= Stored data entries =
##########

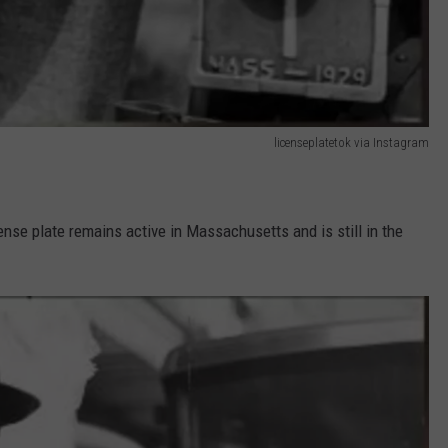
licenseplatetok via Instagram
ense plate remains active in Massachusetts and is still in the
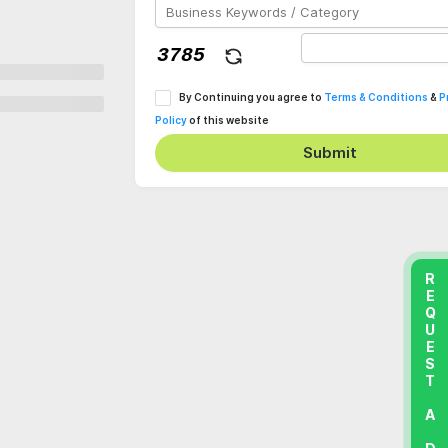
By Continuing you agree to
Terms & Conditions
&
P
Policy
of this website
Submit
REQUEST A DEMO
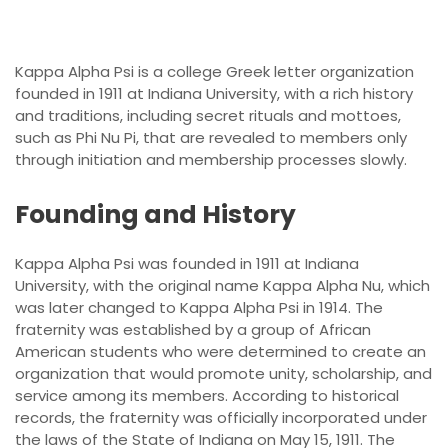
Kappa Alpha Psi is a college Greek letter organization
founded in 1911 at Indiana University, with a rich history
and traditions, including secret rituals and mottoes,
such as Phi Nu Pi, that are revealed to members only
through initiation and membership processes slowly.
Founding and History
Kappa Alpha Psi was founded in 1911 at Indiana
University, with the original name Kappa Alpha Nu, which
was later changed to Kappa Alpha Psi in 1914. The
fraternity was established by a group of African
American students who were determined to create an
organization that would promote unity, scholarship, and
service among its members. According to historical
records, the fraternity was officially incorporated under
the laws of the State of Indiana on May 15, 1911. The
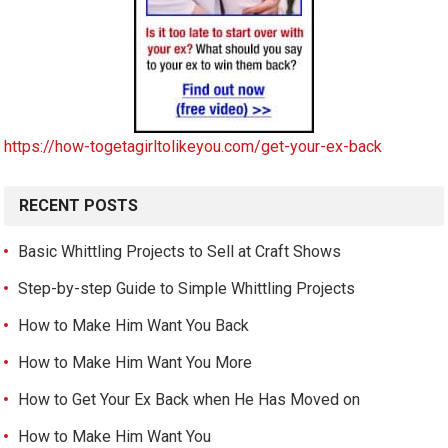
https://how-togetagirltolikeyou.com/get-your-ex-back
RECENT POSTS
Basic Whittling Projects to Sell at Craft Shows
Step-by-step Guide to Simple Whittling Projects
How to Make Him Want You Back
How to Make Him Want You More
How to Get Your Ex Back when He Has Moved on
How to Make Him Want You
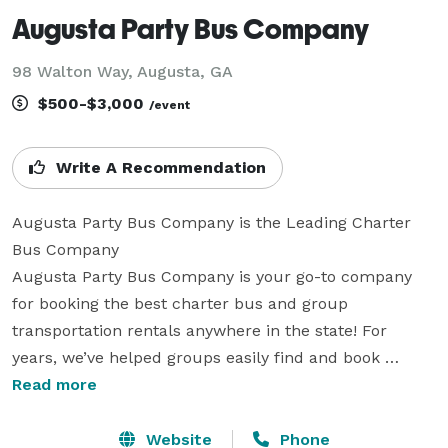
Augusta Party Bus Company
98 Walton Way, Augusta, GA
$500-$3,000
/event
Write A Recommendation
Augusta Party Bus Company is the Leading Charter 
Bus Company

Augusta Party Bus Company is your go-to company 
for booking the best charter bus and group 
transportation rentals anywhere in the state! For 
years, we’ve helped groups easily find and book 
transportation for all sorts of different occasions. With 
Read more
our huge fleet of hundreds of vehicles statewide, we 
can handle any trip, from a wedding or corporate 
Website
Phone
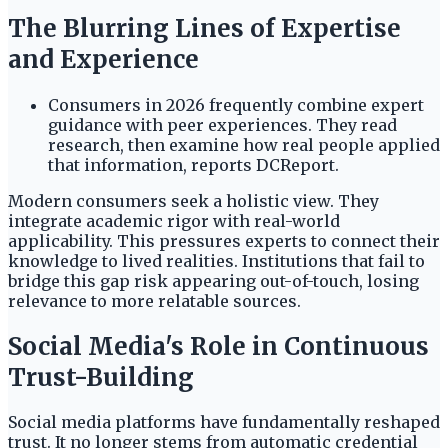
The Blurring Lines of Expertise
and Experience
Consumers in 2026 frequently combine expert
guidance with peer experiences. They read
research, then examine how real people applied
that information, reports DCReport.
Modern consumers seek a holistic view. They
integrate academic rigor with real-world
applicability. This pressures experts to connect their
knowledge to lived realities. Institutions that fail to
bridge this gap risk appearing out-of-touch, losing
relevance to more relatable sources.
Social Media's Role in Continuous
Trust-Building
Social media platforms have fundamentally reshaped
trust. It no longer stems from automatic credential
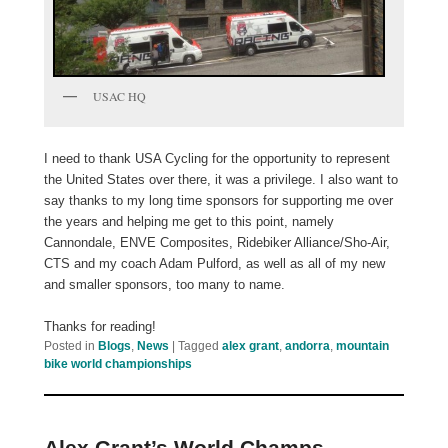
USAC HQ
I need to thank USA Cycling for the opportunity to represent
the United States over there, it was a privilege. I also want to
say thanks to my long time sponsors for supporting me over
the years and helping me get to this point, namely
Cannondale, ENVE Composites, Ridebiker Alliance/Sho-Air,
CTS and my coach Adam Pulford, as well as all of my new
and smaller sponsors, too many to name.
Thanks for reading!
Posted in
Blogs
,
News
|
Tagged
alex grant
,
andorra
,
mountain
bike world championships
Alex Grant’s World Champs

##########

= EXERCISE GOAL =
Output the lines from the one containing "The Blurring Lines of Expertise" through the one containing "knowledge to lived", reproducing them precisely.

= EXERCISE OUTPUT =
The Blurring Lines of Expertise
and Experience
Consumers in 2026 frequently combine expert
guidance with peer experiences. They read
research, then examine how real people applied
that information, reports DCReport.
Modern consumers seek a holistic view. They
integrate academic rigor with real-world
applicability. This pressures experts to connect their
knowledge to lived realities. Institutions that fail to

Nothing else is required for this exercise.